To develop a therapeutic concept a reliable diagnostic procedure is of great importance in these patients. Due to longitudinal tumor growth along the bile duct, imaging techniques including ultrasound, computed tomography, and magnetic resonance imaging are of limited sensitivity for the detection of bile duct cancer. Brush cytology and/or forceps biopsy during endoscopy are routinely used for distinction between benign bile duct stricture and bile duct cancer.
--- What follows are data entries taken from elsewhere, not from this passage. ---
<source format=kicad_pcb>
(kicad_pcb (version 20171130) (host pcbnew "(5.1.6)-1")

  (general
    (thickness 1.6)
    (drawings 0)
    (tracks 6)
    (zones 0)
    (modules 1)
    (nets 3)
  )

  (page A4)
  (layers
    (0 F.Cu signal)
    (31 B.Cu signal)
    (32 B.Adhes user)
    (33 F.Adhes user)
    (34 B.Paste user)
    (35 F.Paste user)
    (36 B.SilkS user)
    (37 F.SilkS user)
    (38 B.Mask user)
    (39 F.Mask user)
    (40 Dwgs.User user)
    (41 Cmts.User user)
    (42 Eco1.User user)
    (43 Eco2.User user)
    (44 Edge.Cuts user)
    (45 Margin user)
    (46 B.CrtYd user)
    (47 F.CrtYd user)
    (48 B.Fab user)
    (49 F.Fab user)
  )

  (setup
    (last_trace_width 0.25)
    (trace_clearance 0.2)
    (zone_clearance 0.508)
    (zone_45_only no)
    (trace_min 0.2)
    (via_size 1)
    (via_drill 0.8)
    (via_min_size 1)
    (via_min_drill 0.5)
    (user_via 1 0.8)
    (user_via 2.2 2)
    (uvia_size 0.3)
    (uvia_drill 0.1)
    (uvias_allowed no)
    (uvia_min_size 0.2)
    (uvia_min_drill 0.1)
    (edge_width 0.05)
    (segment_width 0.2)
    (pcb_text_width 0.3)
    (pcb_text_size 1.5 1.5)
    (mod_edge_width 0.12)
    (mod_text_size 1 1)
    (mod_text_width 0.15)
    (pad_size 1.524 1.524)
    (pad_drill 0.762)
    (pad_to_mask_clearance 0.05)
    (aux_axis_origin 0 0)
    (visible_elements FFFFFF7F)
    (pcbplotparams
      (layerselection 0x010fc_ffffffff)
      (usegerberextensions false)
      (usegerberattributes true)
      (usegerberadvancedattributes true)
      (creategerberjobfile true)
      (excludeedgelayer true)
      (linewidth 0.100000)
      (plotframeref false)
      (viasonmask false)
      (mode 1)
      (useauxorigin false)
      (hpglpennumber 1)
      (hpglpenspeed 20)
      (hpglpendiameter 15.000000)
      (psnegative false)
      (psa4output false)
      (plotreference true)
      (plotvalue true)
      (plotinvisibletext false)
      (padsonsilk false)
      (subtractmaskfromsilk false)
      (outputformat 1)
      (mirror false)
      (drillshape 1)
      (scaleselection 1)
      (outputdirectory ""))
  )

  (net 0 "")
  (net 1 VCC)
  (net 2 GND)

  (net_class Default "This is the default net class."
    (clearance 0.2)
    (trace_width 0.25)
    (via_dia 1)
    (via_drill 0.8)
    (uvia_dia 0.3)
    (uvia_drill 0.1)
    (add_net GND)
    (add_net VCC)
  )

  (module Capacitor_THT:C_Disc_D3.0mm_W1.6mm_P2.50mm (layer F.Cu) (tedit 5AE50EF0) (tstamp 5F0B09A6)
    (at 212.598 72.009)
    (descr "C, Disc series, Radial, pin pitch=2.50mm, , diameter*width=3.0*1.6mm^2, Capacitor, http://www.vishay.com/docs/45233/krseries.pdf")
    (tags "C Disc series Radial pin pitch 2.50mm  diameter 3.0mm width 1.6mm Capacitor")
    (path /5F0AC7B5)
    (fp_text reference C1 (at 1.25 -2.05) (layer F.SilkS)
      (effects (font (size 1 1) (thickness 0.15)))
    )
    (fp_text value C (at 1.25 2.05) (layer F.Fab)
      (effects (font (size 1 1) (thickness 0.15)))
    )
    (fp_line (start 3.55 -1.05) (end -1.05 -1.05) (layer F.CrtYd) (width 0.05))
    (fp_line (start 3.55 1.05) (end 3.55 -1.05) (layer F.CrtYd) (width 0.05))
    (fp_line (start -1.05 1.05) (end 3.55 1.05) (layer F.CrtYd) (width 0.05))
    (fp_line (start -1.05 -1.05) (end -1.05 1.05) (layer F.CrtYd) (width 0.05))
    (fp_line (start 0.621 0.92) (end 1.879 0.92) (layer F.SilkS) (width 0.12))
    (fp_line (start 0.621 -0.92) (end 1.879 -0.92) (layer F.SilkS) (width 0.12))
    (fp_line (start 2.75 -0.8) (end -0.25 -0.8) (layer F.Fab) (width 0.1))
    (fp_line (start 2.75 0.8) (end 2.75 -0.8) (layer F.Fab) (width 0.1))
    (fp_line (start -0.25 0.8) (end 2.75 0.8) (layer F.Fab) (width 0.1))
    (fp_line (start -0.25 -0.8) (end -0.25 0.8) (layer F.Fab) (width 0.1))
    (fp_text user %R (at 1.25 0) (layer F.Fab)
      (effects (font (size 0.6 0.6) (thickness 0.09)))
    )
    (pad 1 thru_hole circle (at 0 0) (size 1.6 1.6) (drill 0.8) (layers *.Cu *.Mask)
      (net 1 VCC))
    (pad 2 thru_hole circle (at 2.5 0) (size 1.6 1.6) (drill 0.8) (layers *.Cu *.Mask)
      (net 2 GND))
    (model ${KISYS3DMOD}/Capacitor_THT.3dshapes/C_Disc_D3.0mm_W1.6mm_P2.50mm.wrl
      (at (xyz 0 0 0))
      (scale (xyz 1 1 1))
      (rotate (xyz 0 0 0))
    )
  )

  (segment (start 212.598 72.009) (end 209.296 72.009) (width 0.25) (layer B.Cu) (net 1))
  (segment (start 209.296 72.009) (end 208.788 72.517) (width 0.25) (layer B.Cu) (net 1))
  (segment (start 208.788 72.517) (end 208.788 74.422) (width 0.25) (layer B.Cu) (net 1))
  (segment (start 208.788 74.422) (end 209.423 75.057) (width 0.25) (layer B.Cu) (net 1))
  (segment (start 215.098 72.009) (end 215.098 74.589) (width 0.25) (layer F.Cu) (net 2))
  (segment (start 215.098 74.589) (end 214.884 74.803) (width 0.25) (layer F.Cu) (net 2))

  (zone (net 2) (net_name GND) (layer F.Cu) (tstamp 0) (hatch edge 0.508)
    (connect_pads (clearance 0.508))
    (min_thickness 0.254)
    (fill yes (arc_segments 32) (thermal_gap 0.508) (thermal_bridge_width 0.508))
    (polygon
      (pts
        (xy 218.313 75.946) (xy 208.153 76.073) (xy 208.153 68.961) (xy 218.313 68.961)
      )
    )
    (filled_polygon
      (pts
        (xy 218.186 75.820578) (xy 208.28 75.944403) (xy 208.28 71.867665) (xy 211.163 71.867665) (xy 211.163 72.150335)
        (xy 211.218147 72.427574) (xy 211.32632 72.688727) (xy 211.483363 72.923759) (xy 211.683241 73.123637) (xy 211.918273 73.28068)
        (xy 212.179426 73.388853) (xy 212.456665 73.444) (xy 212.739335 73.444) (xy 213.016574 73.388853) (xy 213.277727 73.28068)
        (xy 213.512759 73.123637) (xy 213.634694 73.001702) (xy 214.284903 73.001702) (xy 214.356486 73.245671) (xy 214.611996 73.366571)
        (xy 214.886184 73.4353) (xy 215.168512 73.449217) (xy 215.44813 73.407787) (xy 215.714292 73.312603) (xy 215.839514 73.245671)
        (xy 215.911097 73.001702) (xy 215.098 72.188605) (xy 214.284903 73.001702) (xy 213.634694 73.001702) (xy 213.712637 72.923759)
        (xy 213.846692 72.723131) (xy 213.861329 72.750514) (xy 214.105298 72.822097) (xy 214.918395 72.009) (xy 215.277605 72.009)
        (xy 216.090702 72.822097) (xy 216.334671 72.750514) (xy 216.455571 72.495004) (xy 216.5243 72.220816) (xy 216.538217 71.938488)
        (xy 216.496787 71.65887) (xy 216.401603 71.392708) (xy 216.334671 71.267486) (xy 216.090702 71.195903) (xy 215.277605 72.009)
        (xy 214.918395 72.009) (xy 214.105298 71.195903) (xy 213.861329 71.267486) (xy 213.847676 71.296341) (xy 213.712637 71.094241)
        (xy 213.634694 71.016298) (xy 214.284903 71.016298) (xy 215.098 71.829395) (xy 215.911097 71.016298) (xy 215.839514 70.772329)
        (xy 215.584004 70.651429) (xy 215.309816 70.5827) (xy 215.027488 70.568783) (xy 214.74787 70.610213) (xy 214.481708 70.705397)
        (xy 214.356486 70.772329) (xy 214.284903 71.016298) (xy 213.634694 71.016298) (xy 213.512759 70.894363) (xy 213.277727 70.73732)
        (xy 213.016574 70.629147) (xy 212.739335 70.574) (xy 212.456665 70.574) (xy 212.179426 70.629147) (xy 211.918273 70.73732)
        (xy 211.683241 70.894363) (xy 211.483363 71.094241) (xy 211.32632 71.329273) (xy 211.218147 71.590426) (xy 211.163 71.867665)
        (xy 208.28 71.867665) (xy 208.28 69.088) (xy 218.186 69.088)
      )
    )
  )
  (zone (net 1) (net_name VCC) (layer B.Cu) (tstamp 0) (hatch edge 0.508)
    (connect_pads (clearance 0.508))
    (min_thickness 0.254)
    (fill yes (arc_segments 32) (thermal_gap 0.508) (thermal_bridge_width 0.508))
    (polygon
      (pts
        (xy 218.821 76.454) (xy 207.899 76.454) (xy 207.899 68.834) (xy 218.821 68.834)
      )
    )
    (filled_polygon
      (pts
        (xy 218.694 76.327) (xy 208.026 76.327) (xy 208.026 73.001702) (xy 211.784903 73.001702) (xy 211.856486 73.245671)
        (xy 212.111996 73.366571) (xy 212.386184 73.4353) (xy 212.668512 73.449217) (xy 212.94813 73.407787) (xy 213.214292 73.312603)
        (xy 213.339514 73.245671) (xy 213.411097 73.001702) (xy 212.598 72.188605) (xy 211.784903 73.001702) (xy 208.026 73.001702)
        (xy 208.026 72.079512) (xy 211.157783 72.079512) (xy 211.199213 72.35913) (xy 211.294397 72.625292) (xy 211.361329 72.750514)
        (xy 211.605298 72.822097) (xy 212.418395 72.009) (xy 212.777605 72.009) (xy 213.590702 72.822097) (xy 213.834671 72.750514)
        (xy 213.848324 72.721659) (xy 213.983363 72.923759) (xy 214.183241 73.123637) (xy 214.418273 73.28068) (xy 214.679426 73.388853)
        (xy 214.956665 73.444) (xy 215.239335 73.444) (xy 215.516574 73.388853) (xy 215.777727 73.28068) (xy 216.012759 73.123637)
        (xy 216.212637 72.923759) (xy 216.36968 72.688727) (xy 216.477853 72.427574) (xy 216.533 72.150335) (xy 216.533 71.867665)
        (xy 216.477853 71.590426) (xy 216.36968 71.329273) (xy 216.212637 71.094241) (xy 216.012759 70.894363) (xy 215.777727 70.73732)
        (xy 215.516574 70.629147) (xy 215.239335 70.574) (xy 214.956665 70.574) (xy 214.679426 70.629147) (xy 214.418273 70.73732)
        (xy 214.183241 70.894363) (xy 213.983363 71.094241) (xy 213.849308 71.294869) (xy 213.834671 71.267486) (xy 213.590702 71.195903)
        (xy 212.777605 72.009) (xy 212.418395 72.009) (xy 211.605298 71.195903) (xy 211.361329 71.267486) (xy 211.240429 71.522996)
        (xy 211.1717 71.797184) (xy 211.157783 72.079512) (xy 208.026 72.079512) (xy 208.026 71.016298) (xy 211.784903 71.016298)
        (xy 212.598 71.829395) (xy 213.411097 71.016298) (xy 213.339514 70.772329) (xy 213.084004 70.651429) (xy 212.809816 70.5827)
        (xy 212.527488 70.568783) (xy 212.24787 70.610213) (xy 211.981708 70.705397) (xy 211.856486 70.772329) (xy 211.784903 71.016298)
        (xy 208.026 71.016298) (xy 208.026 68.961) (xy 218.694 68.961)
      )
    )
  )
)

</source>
The current study was designed to address the question of diagnostic sensitivity for brush cytology and forceps biopsy in a homogeneous patient group with bile duct cancer.

This research, performed by a team led by Prof. Dr. Christian Prinz and his colleagues, is described in a research article to be published in the February 21, 2008 issue of the World Journal of Gastroenterology.

In 41.4% of patients, positive results for malignancy were obtained using brush cytology and in 53.4% of patients positive results were obtained using forceps biopsy. The combination of both techniques resulted in only a minor increase in diagnostic sensitivity¡ªup to 60.3%. Overall, in 23 out of 58 patients, definitive diagnosis could not be achieved using the combination of brush cytology and forceps biopsy.

In the view of the authors the results for routinely used diagnostic approaches in patients with bile duct cancer are disappointing. Therefore, additional diagnostic techniques should be evaluated and should become routine in patients with negative cytological and histological findings.

Further research should clarify diagnostic utility of new diagnostic approaches such as modern molecular markers for bile duct cancer.